En réalité, toute l’égalité du monde ne suffirait pas à éteindre des doléances de nature idéologique. En effet, dans ce cas comme dans certains autres, la dynamique de la revendication ne se fonde pas sur la réalité d’un rapport politique mais sur un fantasme. Interpréter les marques grammaticales comme «  ce que l’autre a » et dont on me prive et que la Loi pourrait rétablir, c’est céder au désir malsain d’imposer son manque à toute la société. Il se trouve que le climat idéologique victimaire actuel y incite. Il excite même à débusquer un besoin de complétude jusque-là inaperçu, sollicitant la part de frustration que nous avons tous pour la projeter dans la langue qui, bien sûr, « parle » à notre origine la plus profonde. Comme le rappelle le psychanalyste Daniel Sibony, « il y a des gens qui soudain manquent d’appui pour exister et qui, au lieu de basculer dans la déprime, se mettent à haïr celui dont ils pensent qu’il a cet appui, qu’il le leur a pris, ou volé ; et dans cette haine, ils trouvent l’appui qui leur manquait pour exister. » Mais voir le fait grammatical du genre comme un manque et une oppression est une construction psycho-sociale qui n’est pas fondée.

La pulsion de revendication et d’anticonformisme facile est manipulée par des agitateurs politiques. C’est comme si on ne cessait aujourd’hui de créer des causes identitaires pour satisfaire le désir narcissique d’embrigadement de chacun, tout heureu.se.x de se trouver soudain simultanément victim.e et justici.er.ère. La jouissance morbide de la dénonciation, la jouissance narcissique consistant à exhiber sa vertu en rédigeant le moindre mail conforme aux prescriptions idéologiques n’est pas sans bénéfices personnels : le militantisme est aussi un moyen de se faire du bien.

C’est également une action un peu irresponsable et agressive qui prend ses désirs pour le fondement de la Loi. La réalité a peu de poids face à cette projection œdipienne où le Mâle devient une figure d’oppression à déboulonner. Une telle agressivité signale la croyance jalouse en une puissance magique de la masculinité qu’il faudrait, par égalitarisme, rendre accessible à toutes. Ce militantisme simplifie le langage de manière infantile, pour le contrôler, se l’approprier et croire (mollement) que l’on aura œuvré pour le bien de l’humanité. Évidemment, faire de l’expression du genre dans la langue un problème politique parce qu’on est révolté par la différence linguistique, c’est croire que la différence est une injustice.
────────────────────────────────────────
**CONSIGNES**
a) Recopie l'extrait en commençant à « C’est également une » et en terminant à « est une injustice. », en remplaçant « agressivité » par « hostilité ».
b) Quel psychanalyste l'extrait cite-t-il ?
Le matériel ci-dessous provient d'une autre source.
────────────────────────────────────────
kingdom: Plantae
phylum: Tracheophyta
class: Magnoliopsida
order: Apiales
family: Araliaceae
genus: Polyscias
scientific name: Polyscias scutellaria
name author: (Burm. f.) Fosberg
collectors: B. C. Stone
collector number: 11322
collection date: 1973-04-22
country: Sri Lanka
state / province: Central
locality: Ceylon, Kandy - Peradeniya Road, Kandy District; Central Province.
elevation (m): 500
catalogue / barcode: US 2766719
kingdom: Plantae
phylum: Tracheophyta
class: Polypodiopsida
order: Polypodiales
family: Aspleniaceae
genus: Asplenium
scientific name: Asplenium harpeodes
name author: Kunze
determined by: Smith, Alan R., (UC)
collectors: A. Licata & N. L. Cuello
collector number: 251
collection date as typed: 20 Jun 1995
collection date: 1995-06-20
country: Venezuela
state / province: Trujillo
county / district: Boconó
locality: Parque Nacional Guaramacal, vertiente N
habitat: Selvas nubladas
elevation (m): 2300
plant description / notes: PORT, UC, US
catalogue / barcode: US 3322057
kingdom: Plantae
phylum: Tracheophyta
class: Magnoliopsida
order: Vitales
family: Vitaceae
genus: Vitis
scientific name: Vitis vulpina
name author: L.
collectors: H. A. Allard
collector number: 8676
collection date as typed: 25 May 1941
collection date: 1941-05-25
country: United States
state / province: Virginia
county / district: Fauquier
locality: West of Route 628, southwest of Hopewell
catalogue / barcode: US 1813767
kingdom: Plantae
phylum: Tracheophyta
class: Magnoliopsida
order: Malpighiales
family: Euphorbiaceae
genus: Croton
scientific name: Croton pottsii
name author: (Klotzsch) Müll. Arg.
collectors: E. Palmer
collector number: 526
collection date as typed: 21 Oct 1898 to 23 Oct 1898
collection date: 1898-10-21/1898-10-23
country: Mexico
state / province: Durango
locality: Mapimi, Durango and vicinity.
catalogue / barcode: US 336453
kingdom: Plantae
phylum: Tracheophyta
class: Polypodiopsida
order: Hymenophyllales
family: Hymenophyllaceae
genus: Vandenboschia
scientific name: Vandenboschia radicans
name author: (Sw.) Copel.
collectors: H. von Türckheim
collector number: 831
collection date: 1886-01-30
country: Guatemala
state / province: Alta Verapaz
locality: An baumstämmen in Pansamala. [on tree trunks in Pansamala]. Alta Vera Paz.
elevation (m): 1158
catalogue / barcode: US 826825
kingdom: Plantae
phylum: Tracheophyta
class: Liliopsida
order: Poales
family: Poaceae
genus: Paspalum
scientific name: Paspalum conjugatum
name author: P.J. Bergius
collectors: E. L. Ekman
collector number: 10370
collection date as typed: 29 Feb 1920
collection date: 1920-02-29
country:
────────────────────────────────────────
**RÉPONSES DANS L'ORDRE**
a)
C’est également une action un peu irresponsable et agressive qui prend ses désirs pour le fondement de la Loi. La réalité a peu de poids face à cette projection œdipienne où le Mâle devient une figure d’oppression à déboulonner. Une telle hostilité signale la croyance jalouse en une puissance magique de la masculinité qu’il faudrait, par égalitarisme, rendre accessible à toutes. Ce militantisme simplifie le langage de manière infantile, pour le contrôler, se l’approprier et croire (mollement) que l’on aura œuvré pour le bien de l’humanité. Évidemment, faire de l’expression du genre dans la langue un problème politique parce qu’on est révolté par la différence linguistique, c’est croire que la différence est une injustice.

b) Daniel Sibony.